また、マンフレッド・コミッショナーは、現行の放送契約の視聴制限(地域ブラックアウト問題)の解決を理由として挙げている。現行のTV放送では、地元チームを優先するために、その地域での他チームの視聴制限が設けられ、ファンが自分の好みチームのゲームを視聴できない「ブラックアウト」問題が生じている。D2Cサービスを通じて、MLBはこの問題を解消し、ファンがどこにいても、いつでも自分の好きなチームの試合を視聴できるようにしようとしているようだ。これは、ファンの満足度を高め、より広範なファンベースの構築に寄与する。

それから、もちろん追加収入源の創出も理由として挙げられる。D2Cサービスにより、MLBは、新たな収益を得ることができる。今までの伝統的なテレビ放送収入に依存しなくなることで、MLBはより多様な収益化戦略を展開する。D2Cサービスを通じて、サブスクリプション料金、広告収入、追加コンテンツの販売など、さまざまな方法で収益を増やすことが可能となる。

すでに、他のスポーツ組織はD2Cサービスを開始している。

NBAのユタ・ジャズは、「Jazz+」というD2Cサービスを開始している。このサービスでは、ゲームのライブストリームや独占コンテンツへのアクセスが提供され、ファンに独自の視聴体験を提供している。

MLBチームでも、シカゴ・カブスは、マーキー・スポーツ・ネットワークを通じて直接サブスクリプションサービを開始した。シカゴ・カブスは、ファンと直接の関係を持つことを意図しており、、試合のライブ視聴やチームに関するオリジナルコンテンツへを提供している。

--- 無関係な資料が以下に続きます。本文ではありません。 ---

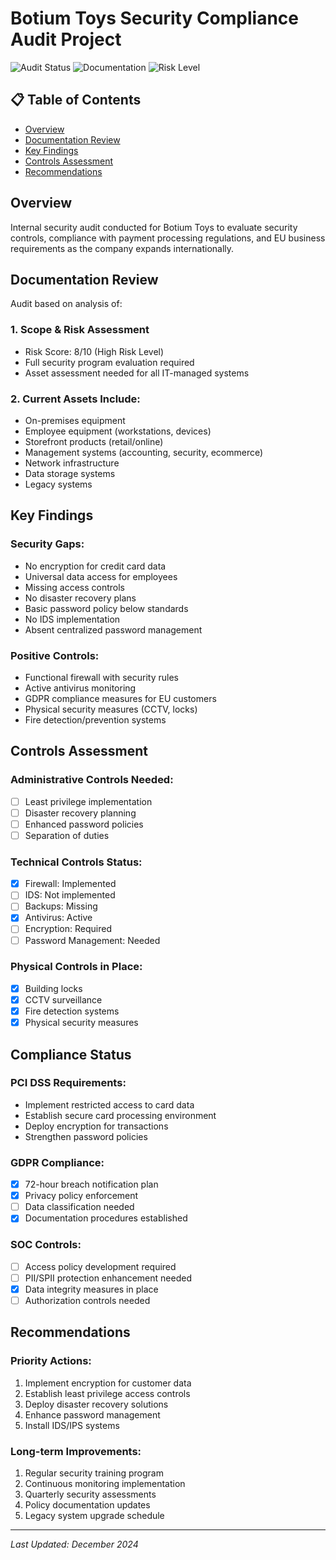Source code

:# Botium Toys Security Compliance Audit Project

![Audit Status](https://img.shields.io/badge/Audit%20Status-Completed-green)
![Documentation](https://img.shields.io/badge/Documentation-Available-blue)
![Risk Level](https://img.shields.io/badge/Risk%20Level-High-red)

## 📋 Table of Contents
- [Overview](#overview)
- [Documentation Review](#documentation-review)
- [Key Findings](#key-findings)
- [Controls Assessment](#controls-assessment)
- [Recommendations](#recommendations)

## Overview
Internal security audit conducted for Botium Toys to evaluate security controls, compliance with payment processing regulations, and EU business requirements as the company expands internationally.

## Documentation Review
Audit based on analysis of:

### 1. Scope & Risk Assessment
- Risk Score: 8/10 (High Risk Level)
- Full security program evaluation required
- Asset assessment needed for all IT-managed systems

### 2. Current Assets Include:
- On-premises equipment
- Employee equipment (workstations, devices)
- Storefront products (retail/online)
- Management systems (accounting, security, ecommerce)
- Network infrastructure
- Data storage systems
- Legacy systems

## Key Findings

### Security Gaps:
- No encryption for credit card data
- Universal data access for employees
- Missing access controls
- No disaster recovery plans
- Basic password policy below standards
- No IDS implementation
- Absent centralized password management

### Positive Controls:
- Functional firewall with security rules
- Active antivirus monitoring
- GDPR compliance measures for EU customers
- Physical security measures (CCTV, locks)
- Fire detection/prevention systems

## Controls Assessment

### Administrative Controls Needed:
- [ ] Least privilege implementation
- [ ] Disaster recovery planning
- [ ] Enhanced password policies
- [ ] Separation of duties

### Technical Controls Status:
- [x] Firewall: Implemented
- [ ] IDS: Not implemented
- [ ] Backups: Missing
- [x] Antivirus: Active
- [ ] Encryption: Required
- [ ] Password Management: Needed

### Physical Controls in Place:
- [x] Building locks
- [x] CCTV surveillance
- [x] Fire detection systems
- [x] Physical security measures

## Compliance Status

### PCI DSS Requirements:
- Implement restricted access to card data
- Establish secure card processing environment
- Deploy encryption for transactions
- Strengthen password policies

### GDPR Compliance:
- [x] 72-hour breach notification plan
- [x] Privacy policy enforcement
- [ ] Data classification needed
- [x] Documentation procedures established

### SOC Controls:
- [ ] Access policy development required
- [ ] PII/SPII protection enhancement needed
- [x] Data integrity measures in place
- [ ] Authorization controls needed

## Recommendations

### Priority Actions:
1. Implement encryption for customer data
2. Establish least privilege access controls
3. Deploy disaster recovery solutions
4. Enhance password management
5. Install IDS/IPS systems

### Long-term Improvements:
1. Regular security training program
2. Continuous monitoring implementation
3. Quarterly security assessments
4. Policy documentation updates
5. Legacy system upgrade schedule

---
*Last Updated: December 2024*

マンチェスター・シティも、サッカーファンに向けた独自のD2Cサービス「Man City for TV」を提供している。このサービスでは、試合のダイジェストや選手インタビュー、練習風景など、チーム関連のさまざまなコンテンツが配信されている。これらのコンテンツの提供で、ファンエンゲージメントを強化している。

これらの事例からわかるように、スポーツ組織がD2Cサービスを導入することで、ファンとの直接的な関係を強化し、新たな収益源を開拓することが可能となる。伝統的な放送からデジタル化とストリーミングへのシフトが進み、スポーツコンテンツの消費方法も変わりつつある。MLBにとっても、この環境に適応することが重要になっているだろう。この動きは、今後もさらに加速し、スポーツの楽しみ方やファンのエンゲージメントの形も変わっていくと予想される。